Tout sur Sally, son nouveau roman, ausculte une famille. Mais pas seulement, puisque l’Autrichien signe également ici un remarquable portrait de femme et la radiographie minutieuse d’un mariage. Sally Fink, son héroïne aux sourcils broussailleux, est depuis trente ans mariée à Alfred. Un homme corpulent, à "l’inertie sénescente" selon son épouse. Ces deux-là se sont rencontrés au Caire. Sally y était dactylo à l’institut culturel et Alfred un jeune ethnologue.
Les Fink ont eu trois enfants : Alice, Emma et Gustav. Ils habitent à Vienne, dans un quartier cossu, où ils vont devoir rentrer précipitamment car leur maison de briques, avec des tortues et des fleurs, est cambriolée et saccagée par des vandales. Terminées les quinze jours de vacances en juillet en Angleterre, où ils ont cherché la tombe de Sylvia Plath à Heptonstall. Petit à petit, le lecteur découvre un couple qui s’observe et se défie. Sally regarde Alfred d’un drôle d’air depuis qu’il porte un bas de contention la nuit, et lui lance de plus en plus de piques.
Pas spécialement célèbre pour son sens pratique, Alfred est son aîné de cinq ans. Ils sont ensemble et côte à côte, bien qu’il leur arrive encore de faire l’amour. Alors qu’Alfred sombre dans une dépression post-cambriolage, Geiger se focalise plus sur Sally.
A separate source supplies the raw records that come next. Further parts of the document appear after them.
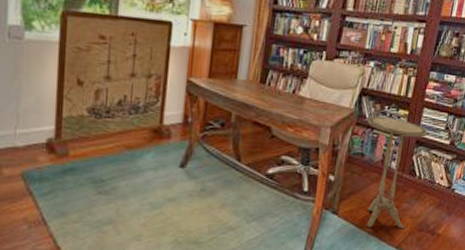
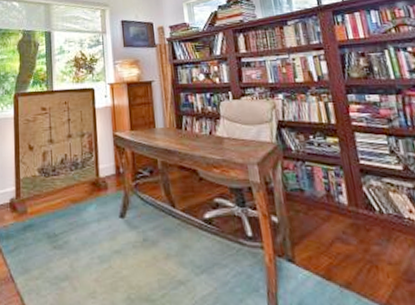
side table: present [366,116,429,229] -> none [294,147,387,280]

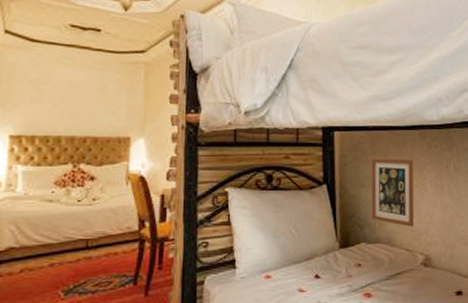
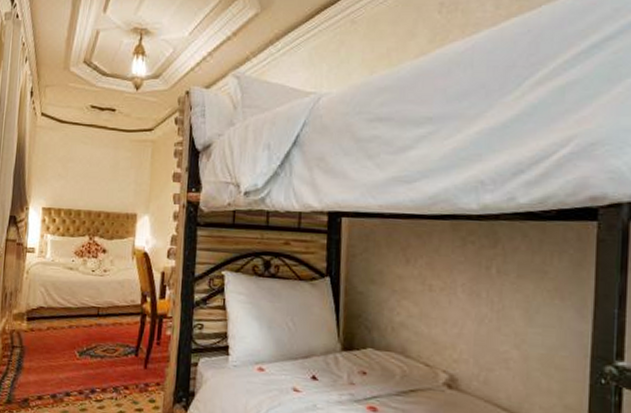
picture frame: present [372,158,414,227] -> none [382,251,441,338]

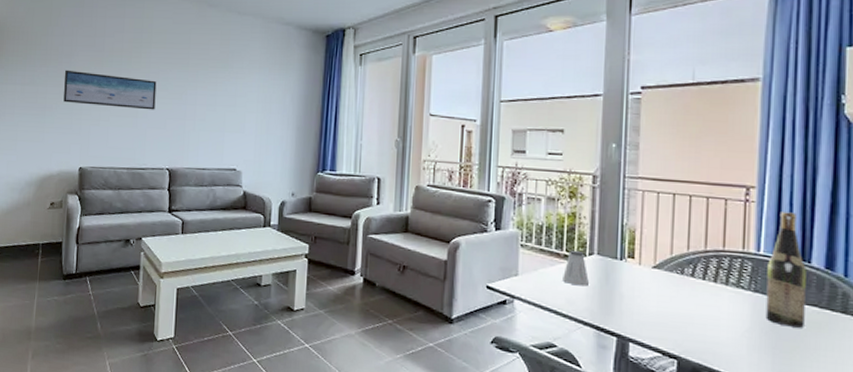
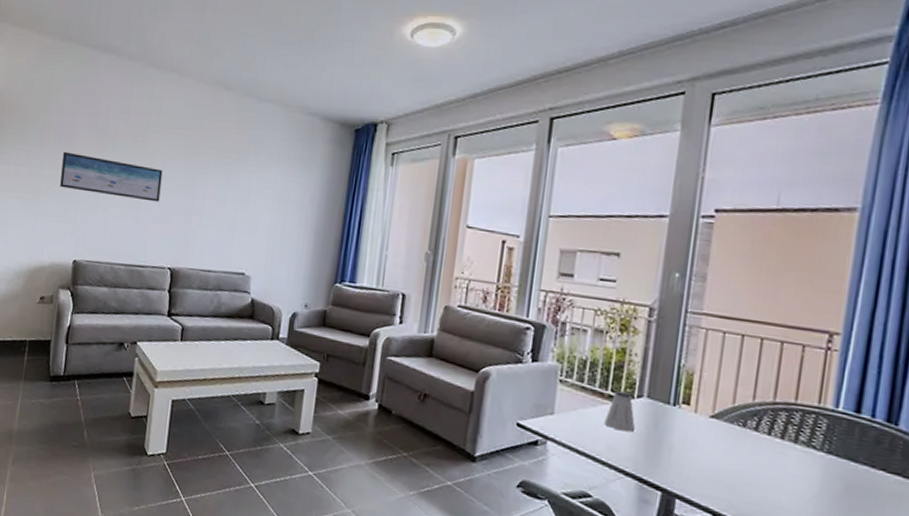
wine bottle: present [765,212,806,328] -> none [838,364,892,499]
Professeure, elle enseigne à des jeunes gens dans un collège public. L’une de ses élèves lui reproche de toujours dénigrer "ce qui est bien", et cela l’atteint un peu. C’est une femme entre deux âges, "née à l’ère de la psychologie et de la bombe atomique", qui s’étonne de toujours voir à quel point les périodes "d’ouverture et de fermeture " se succèdent dans sa vie. Sally a conscience qu’elle a un jour fermé "la fabrique de rêves" et a remplacé les utopies par des structures.
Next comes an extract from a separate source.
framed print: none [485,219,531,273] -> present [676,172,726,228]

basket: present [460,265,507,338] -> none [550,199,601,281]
A 52 ans, elle entame pourtant une liaison avec Erik, le mari de sa meilleure amie, avec qui elle couche dans un hôtel dont les fenêtres donnent sur le Vieux Danube. La voilà qui sent qu’elle perd le contrôle d’elle-même, et pleure à l’enterrement d’un collègue qui s’est suicidé… Tout sur Sally est une réussite totale. On ne peut qu’applaudir à tout rompre le tour de force d’un Arno Geiger qui parvient à être subtil et direct à la fois. Al. F.